## Exercises
• 1. In the passage on computing architectures, which interface is given as an example for exchanging data between nodes in a cluster?
• 2. Rewrite the passage on computing architectures between "2.6. Cluster and" and "in more detail.", inclusive, changing "workstations" to "desktop machines".

2.6. Cluster and distributed systems
These two types of computing architectures provide scalability and high performance by distributing tasks across multiple independent computing nodes. Such systems may include multiple servers, workstations, or virtual machines that work together as a single unit to solve more complex problems. Let’s talk about each in more detail.
2.5.1 Architecture of cluster systems
The architecture of cluster systems involves combining several servers via high-speed networks. In a cluster, all nodes can perform calculations in parallel. Each node can have its own memory and GPU, but clusters can have shared access to data or a common file system. Clusters can be expanded by adding new nodes, which allows scaling the computing power of the system. And most importantly, clusters can be configured so that if one node fails, the task is automatically redistributed to others, which increases the reliability of the system.
Cluster architecture is used in supercomputers, cloud computing, and large computing systems. It allows solving complex and resource-intensive tasks, such as climate modeling or big data analysis. An example is systems that use MPI (Message Passing Interface) to exchange data between nodes in a cluster.
In a cluster with multiple GPUs, the neural network being trained can be divided into several parts. Each part is trained on a separate GPU, and then the results are combined. In some cases, data parallelism is used to synchronize between GPUs, in which each GPU trains the model on its own part of the data, and then the model weight updates from each GPU are combined in a central repository.
2.6.2. Distributed Systems Architecture
In distributed systems, GPUs are used to perform computational tasks that are parallelized between geographically remote nodes. In such systems, data is transmitted over a network, where each node, as in cluster systems, uses its own GPU to process part of the data. The main thing is that the network provides high throughput and low latency, since distributed systems often collect and analyze information coming from sensors located in different places, as well as logs, video streams or databases.
In a distributed cloud system used to train a neural network, multiple virtual machines can use their GPUs to process data in parallel. Models are trained on each node, and their updates are synchronized via distributed frameworks (such as Horovod or TensorFlow Distributed). Cloud computing with GPUs thus provides a powerful and flexible platform for scalable training.
2.7. Heterogeneous architecture
In the field of AI, heterogeneous systems refer to a computing environment that combines different types of hardware or processors to perform AI and machine learning tasks. These systems are designed to leverage the unique strengths of each hardware component, thereby improving performance and efficiency when managing AI workloads. Heterogeneous systems include combinations of traditional CPUs, GPUs, field-programmable gate arrays (FPGAs), application-specific integrated circuits (ASICs), and specialized AI accelerators.
Heterogeneous computing systems
The principle of heterogeneous computing is that the most appropriate computing device is selected for each type of task. This architecture is used in hybrid servers, where the CPU can handle general tasks and manage the system, while more specialized devices, such as GPUs, can be used to perform resource-intensive operations. In particular, GPUs are tasked with processing large amounts of information (for example, for data analysis or simulations), machine learning and deep learning, which require enormous computing power to process and train models on large data sets, and computer graphics and visualization, which require high performance in real time.

## Recorded data
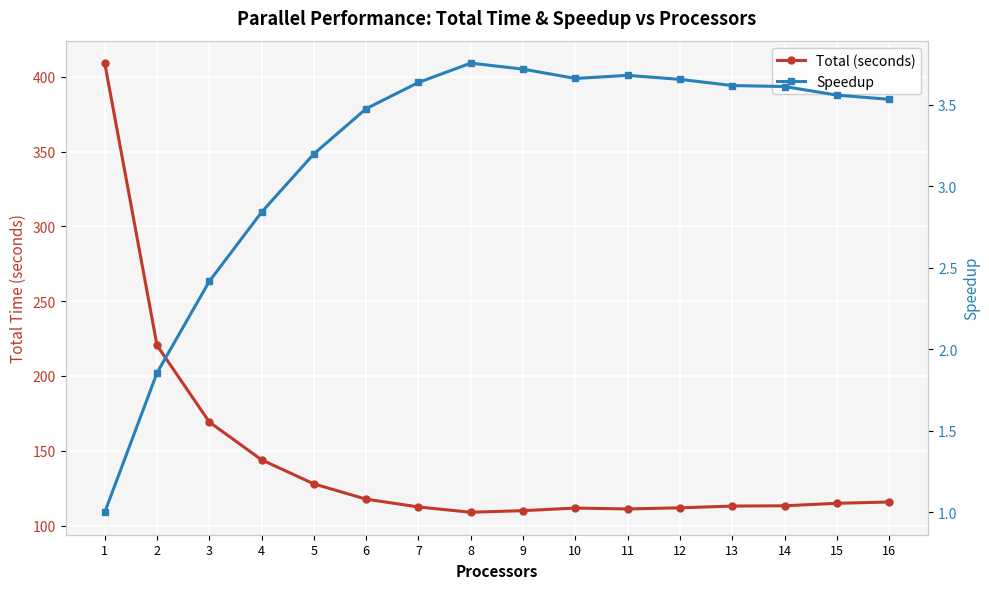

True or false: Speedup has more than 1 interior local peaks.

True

...

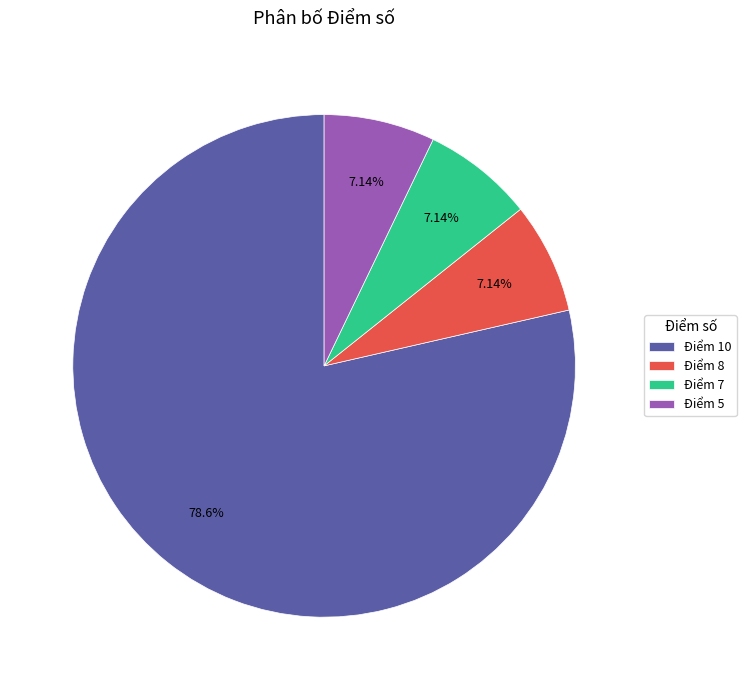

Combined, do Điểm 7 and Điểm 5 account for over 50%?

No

## Problem solutions
• 1. MPI (Message Passing Interface).

• 2.
2.6. Cluster and distributed systems
These two types of computing architectures provide scalability and high performance by distributing tasks across multiple independent computing nodes. Such systems may include multiple servers, desktop machines, or virtual machines that work together as a single unit to solve more complex problems. Let’s talk about each in more detail.